_Exercise instructions_
All entries shown below must be given again word for word.

--------

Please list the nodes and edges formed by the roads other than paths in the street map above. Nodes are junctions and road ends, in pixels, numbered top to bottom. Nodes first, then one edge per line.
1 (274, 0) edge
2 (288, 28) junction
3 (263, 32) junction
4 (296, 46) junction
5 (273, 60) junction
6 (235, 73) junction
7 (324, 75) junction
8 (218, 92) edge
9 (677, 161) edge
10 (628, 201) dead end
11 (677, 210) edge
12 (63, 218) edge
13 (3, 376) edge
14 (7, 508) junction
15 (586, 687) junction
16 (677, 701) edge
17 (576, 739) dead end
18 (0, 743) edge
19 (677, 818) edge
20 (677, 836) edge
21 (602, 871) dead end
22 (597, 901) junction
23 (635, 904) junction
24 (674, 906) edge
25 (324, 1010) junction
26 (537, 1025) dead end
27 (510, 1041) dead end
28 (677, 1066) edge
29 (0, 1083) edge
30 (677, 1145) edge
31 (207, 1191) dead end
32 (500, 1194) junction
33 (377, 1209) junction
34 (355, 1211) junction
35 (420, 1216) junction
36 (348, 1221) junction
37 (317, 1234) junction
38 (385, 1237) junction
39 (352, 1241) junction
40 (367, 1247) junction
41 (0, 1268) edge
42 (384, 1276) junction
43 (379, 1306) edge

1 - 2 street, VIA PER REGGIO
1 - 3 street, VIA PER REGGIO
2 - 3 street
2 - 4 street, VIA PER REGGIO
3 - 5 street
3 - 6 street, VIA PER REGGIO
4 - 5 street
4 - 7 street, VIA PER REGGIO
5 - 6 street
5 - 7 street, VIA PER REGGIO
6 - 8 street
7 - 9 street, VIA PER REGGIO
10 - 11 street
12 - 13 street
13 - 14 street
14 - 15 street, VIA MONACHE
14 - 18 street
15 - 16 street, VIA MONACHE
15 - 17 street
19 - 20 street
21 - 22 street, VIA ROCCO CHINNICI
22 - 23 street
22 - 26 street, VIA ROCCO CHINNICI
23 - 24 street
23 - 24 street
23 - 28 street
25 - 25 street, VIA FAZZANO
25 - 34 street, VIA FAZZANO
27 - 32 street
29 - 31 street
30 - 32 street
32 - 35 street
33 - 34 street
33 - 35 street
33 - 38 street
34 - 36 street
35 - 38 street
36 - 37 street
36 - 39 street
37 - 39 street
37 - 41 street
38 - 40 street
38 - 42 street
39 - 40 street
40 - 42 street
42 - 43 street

--------

_Answer to the exercise_
Please list the nodes and edges formed by the roads other than paths in the street map above. Nodes are junctions and road ends, in pixels, numbered top to bottom. Nodes first, then one edge per line.
1 (274, 0) edge
2 (288, 28) junction
3 (263, 32) junction
4 (296, 46) junction
5 (273, 60) junction
6 (235, 73) junction
7 (324, 75) junction
8 (218, 92) edge
9 (677, 161) edge
10 (628, 201) dead end
11 (677, 210) edge
12 (63, 218) edge
13 (3, 376) edge
14 (7, 508) junction
15 (586, 687) junction
16 (677, 701) edge
17 (576, 739) dead end
18 (0, 743) edge
19 (677, 818) edge
20 (677, 836) edge
21 (602, 871) dead end
22 (597, 901) junction
23 (635, 904) junction
24 (674, 906) edge
25 (324, 1010) junction
26 (537, 1025) dead end
27 (510, 1041) dead end
28 (677, 1066) edge
29 (0, 1083) edge
30 (677, 1145) edge
31 (207, 1191) dead end
32 (500, 1194) junction
33 (377, 1209) junction
34 (355, 1211) junction
35 (420, 1216) junction
36 (348, 1221) junction
37 (317, 1234) junction
38 (385, 1237) junction
39 (352, 1241) junction
40 (367, 1247) junction
41 (0, 1268) edge
42 (384, 1276) junction
43 (379, 1306) edge

1 - 2 street, VIA PER REGGIO
1 - 3 street, VIA PER REGGIO
2 - 3 street
2 - 4 street, VIA PER REGGIO
3 - 5 street
3 - 6 street, VIA PER REGGIO
4 - 5 street
4 - 7 street, VIA PER REGGIO
5 - 6 street
5 - 7 street, VIA PER REGGIO
6 - 8 street
7 - 9 street, VIA PER REGGIO
10 - 11 street
12 - 13 street
13 - 14 street
14 - 15 street, VIA MONACHE
14 - 18 street
15 - 16 street, VIA MONACHE
15 - 17 street
19 - 20 street
21 - 22 street, VIA ROCCO CHINNICI
22 - 23 street
22 - 26 street, VIA ROCCO CHINNICI
23 - 24 street
23 - 24 street
23 - 28 street
25 - 25 street, VIA FAZZANO
25 - 34 street, VIA FAZZANO
27 - 32 street
29 - 31 street
30 - 32 street
32 - 35 street
33 - 34 street
33 - 35 street
33 - 38 street
34 - 36 street
35 - 38 street
36 - 37 street
36 - 39 street
37 - 39 street
37 - 41 street
38 - 40 street
38 - 42 street
39 - 40 street
40 - 42 street
42 - 43 street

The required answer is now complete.